Por Luis de la Paz
Me dio la dirección exacta y la llave de su Chevette, para que yo condujera. Mientras me aproximaba a la 17 Avenida por Flagler, Carlos Victoria, con esa excesiva precaución que lo caracterizaba, intentaba prepararme para lo que sería mi primer encuentro con Esteban Luis Cárdenas. Es un gran poeta, pero es un marginal. Yo, como Joe Brown (el legendario Bocaza) en Some Like It Hot, le respondía: I Don't Care. Carlos insistía, Es un hombre que sufrió mucho en Cuba, y aquí no le ha ido nada bien, y yo volvía: I Don't Care.
Estacionamos
en un callejón, justo frente a un edificio de dos plantas. Nervioso, Carlos se
apresuró con la clara intención de anunciar con tiempo mi presencia. En el
segundo piso, casi al final del maltrecho pasillo estaba el apartamento. No
había puerta, sino un trapo largo a manera de cortina colgando del marco, cogido
con dos clavos en los extremos para procurar cierta privacidad. La cabeza de
Carlos traspasó el umbral de tela, dejando el cuerpo del lado del pasillo. Esteban, Esteban, llamó. Entra, dijo una voz que no pude retener.
Se abrazaron. Esteban ya sabía de mí, pues la presentación fue este es el escritor del que te había hablado”.
¡Coño!, dijo Esteban extendiendo su
mano. Una mano grande, de dedos muy delgados, huesuda. Intentó justificar el
desorden, pero no le di tiempo. El lugar era sombrío: colchones en el suelo,
una mesa muy pequeña, con, literalmente, un reverbero encima, donde una gorda
americana, de enterrados ojos azules y pesados y esparramados pechos, intentaba
calentar o cocinar algo. En un costado, un negro grande, de abdomen prominente,
se desayunaba una Budweiser. Esteban tenía otra junto a su camastro.
Carlos
movió la conversación rápidamente al tema literario, a los escritores del
Mariel, que poco tiempo antes habíamos llegado a Miami, justo unos meses
después del arribo de Esteban al exilio. En medio del espeso humo que brotaba
de la hornilla, del oscilar de un ruidoso ventilador, las risotadas sin sentido
del negro gigantesco y de la gringa hablando sin parar en su jerigonza, Esteban
sacó unos poemas de un file que guardaba bajo la colchoneta. Leyó. Leímos. Hablamos
de proyectos literarios, soñamos con publicar libros y lograr un espacio, el
espacio que nos correspondía como escritores, pero que en Cuba no pudimos
alcanzar por razones políticas y en Miami tampoco, por circunstancias
económicas. Antes de despedirnos, Esteban, que ya se había tomado tres o cuatro
cervezas (yo ninguna en solidaridad con Carlos que ya luchaba contra el
alcoholismo), dijo: ¡Cojones!, esto aquí hay que festejarlo a lo grande.

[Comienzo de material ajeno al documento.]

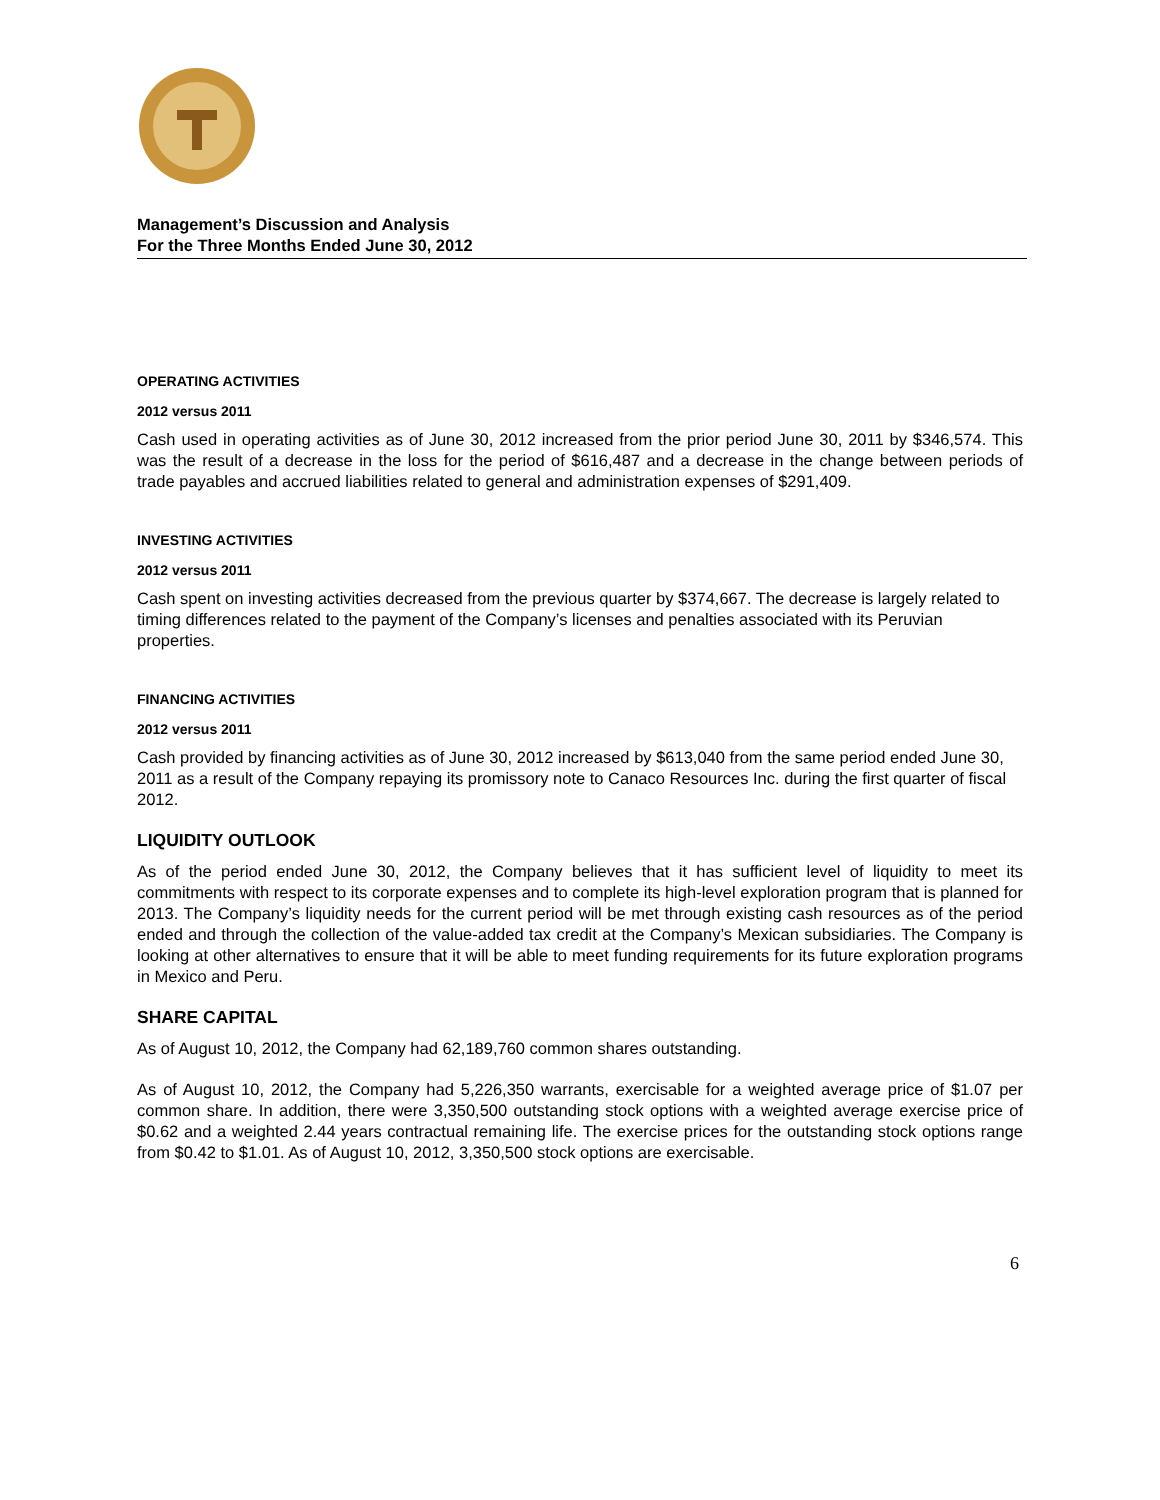Management’s Discussion and Analysis
For the Three Months Ended June 30, 2012
OPERATING ACTIVITIES
2012 versus 2011
Cash used in operating activities as of June 30, 2012 increased from the prior period June 30, 2011 by $346,574. This was the result of a decrease in the loss for the period of $616,487 and a decrease in the change between periods of trade payables and accrued liabilities related to general and administration expenses of $291,409.
INVESTING ACTIVITIES
2012 versus 2011
Cash spent on investing activities decreased from the previous quarter by $374,667. The decrease is largely related to timing differences related to the payment of the Company’s licenses and penalties associated with its Peruvian properties.
FINANCING ACTIVITIES
2012 versus 2011
Cash provided by financing activities as of June 30, 2012 increased by $613,040 from the same period ended June 30, 2011 as a result of the Company repaying its promissory note to Canaco Resources Inc. during the first quarter of fiscal 2012.
LIQUIDITY OUTLOOK
As of the period ended June 30, 2012, the Company believes that it has sufficient level of liquidity to meet its commitments with respect to its corporate expenses and to complete its high-level exploration program that is planned for 2013. The Company’s liquidity needs for the current period will be met through existing cash resources as of the period ended and through the collection of the value-added tax credit at the Company’s Mexican subsidiaries. The Company is looking at other alternatives to ensure that it will be able to meet funding requirements for its future exploration programs in Mexico and Peru.
SHARE CAPITAL
As of August 10, 2012, the Company had 62,189,760 common shares outstanding.
As of August 10, 2012, the Company had 5,226,350 warrants, exercisable for a weighted average price of $1.07 per common share. In addition, there were 3,350,500 outstanding stock options with a weighted average exercise price of $0.62 and a weighted 2.44 years contractual remaining life. The exercise prices for the outstanding stock options range from $0.42 to $1.01. As of August 10, 2012, 3,350,500 stock options are exercisable.
6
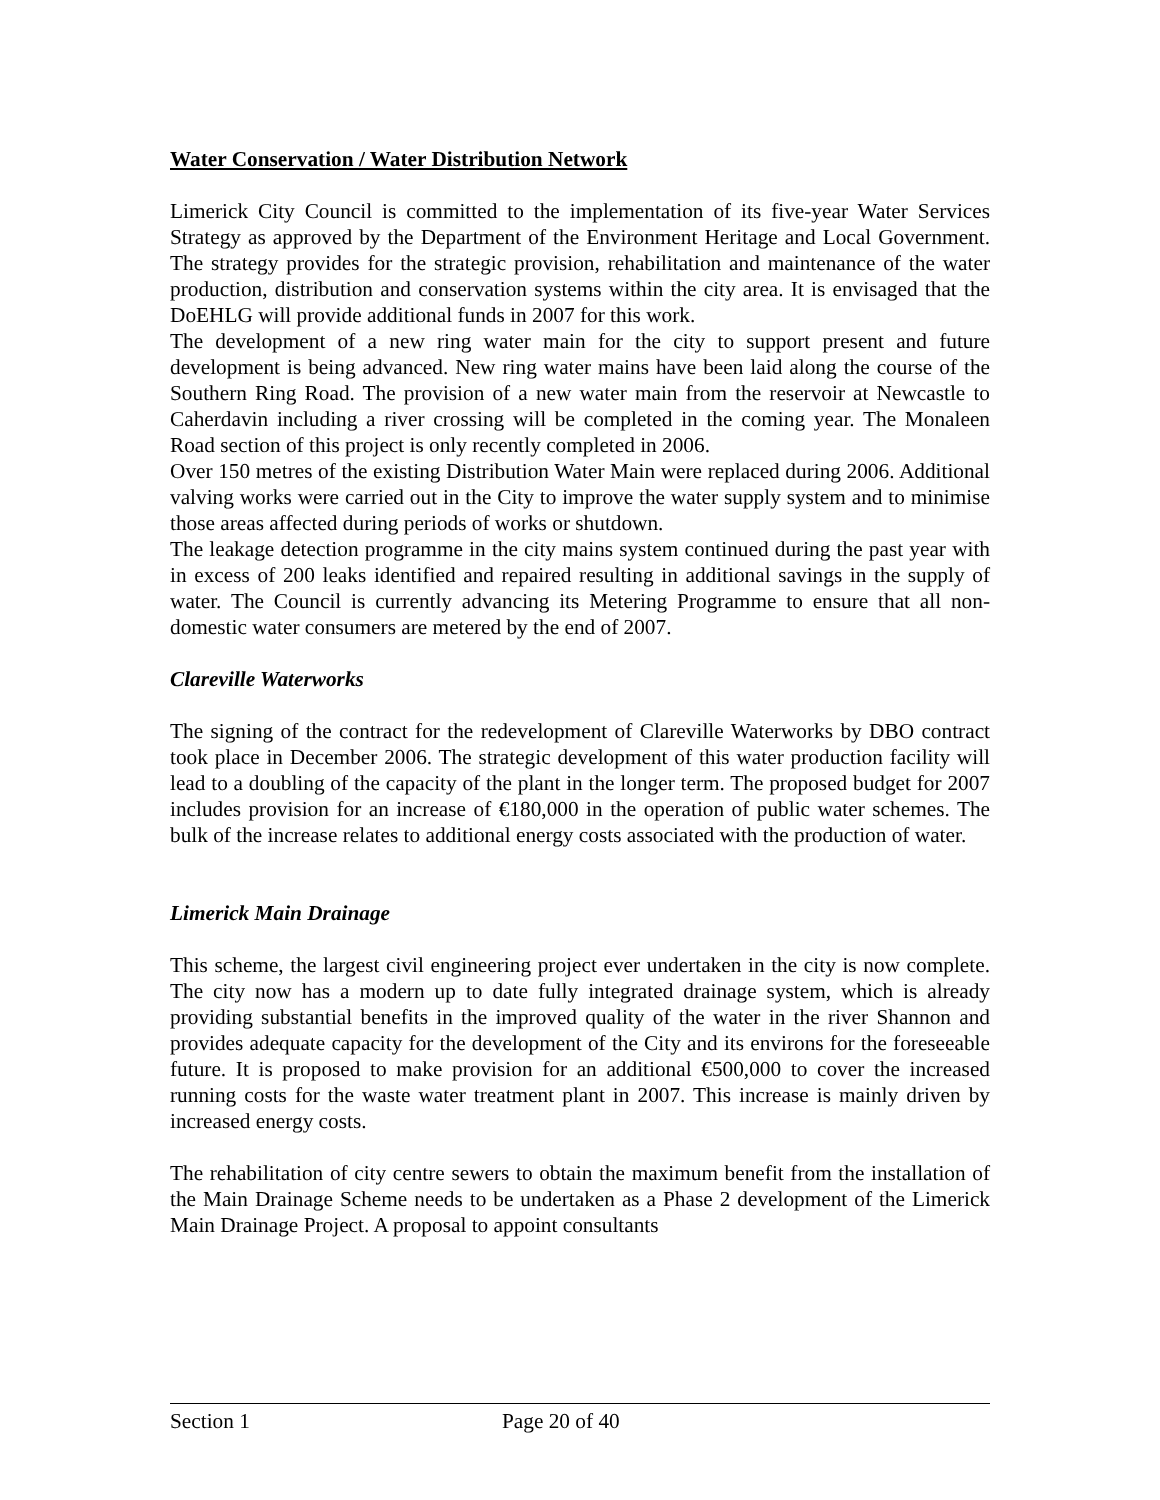Water Conservation / Water Distribution Network
Limerick City Council is committed to the implementation of its five-year Water Services Strategy as approved by the Department of the Environment Heritage and Local Government. The strategy provides for the strategic provision, rehabilitation and maintenance of the water production, distribution and conservation systems within the city area. It is envisaged that the DoEHLG will provide additional funds in 2007 for this work.
The development of a new ring water main for the city to support present and future development is being advanced. New ring water mains have been laid along the course of the Southern Ring Road. The provision of a new water main from the reservoir at Newcastle to Caherdavin including a river crossing will be completed in the coming year. The Monaleen Road section of this project is only recently completed in 2006.
Over 150 metres of the existing Distribution Water Main were replaced during 2006. Additional valving works were carried out in the City to improve the water supply system and to minimise those areas affected during periods of works or shutdown.
The leakage detection programme in the city mains system continued during the past year with in excess of 200 leaks identified and repaired resulting in additional savings in the supply of water. The Council is currently advancing its Metering Programme to ensure that all non-domestic water consumers are metered by the end of 2007.
Clareville Waterworks
The signing of the contract for the redevelopment of Clareville Waterworks by DBO contract took place in December 2006. The strategic development of this water production facility will lead to a doubling of the capacity of the plant in the longer term. The proposed budget for 2007 includes provision for an increase of €180,000 in the operation of public water schemes. The bulk of the increase relates to additional energy costs associated with the production of water.
Limerick Main Drainage
This scheme, the largest civil engineering project ever undertaken in the city is now complete. The city now has a modern up to date fully integrated drainage system, which is already providing substantial benefits in the improved quality of the water in the river Shannon and provides adequate capacity for the development of the City and its environs for the foreseeable future. It is proposed to make provision for an additional €500,000 to cover the increased running costs for the waste water treatment plant in 2007. This increase is mainly driven by increased energy costs.
The rehabilitation of city centre sewers to obtain the maximum benefit from the installation of the Main Drainage Scheme needs to be undertaken as a Phase 2 development of the Limerick Main Drainage Project. A proposal to appoint consultants
Section 1 Page 20 of 40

Levantó nuevamente el colchón, que era como su armario privado, sacó una marihuana
que prendió y comenzó a fumar con estilo. Absorbía con fuerza, y tras cada
chupada batía la mano cerca de la nariz repetidamente con el pitillo bien
sujeto entre los dedos para sentir cerca el humo y el olor. Con los amigos se comparte y se festeja,
dijo, extendiendo su cigarrillo.
Poco después, el proyecto de la Revista
Mariel tomaba cuerpo aceleradamente. En lo que sería el primer número apareció su
poema Las doncellas en la isla. No
estoy seguro, pero creo que fue el primer poema que publicó en el exilio.
Lo
recuerdo en casa de Juan Abreu y Marcia Morgado, a donde llegó con Carlos Victoria
para revisar la maquetación de ese número inaugural de Mariel que se dedicó a
José Lezama Lima. Sus doncellas brillaron en las páginas de Mariel. Se mostraba
entusiasmado con la naciente revista de literatura y arte; una publicación que dejó
una sólida huella, porque se propuso, y lo logró, servir de puente
generacional, de reconocer la labor de los escritores cubanos que nos habían
precedidos en el exilio y de demostrar, que el éxodo del Mariel, más que un
hecho político y social, fue también un contundente acontecimiento cultural.
Esa tarde, Esteban nos leyó su poema Las doncellas de la isla.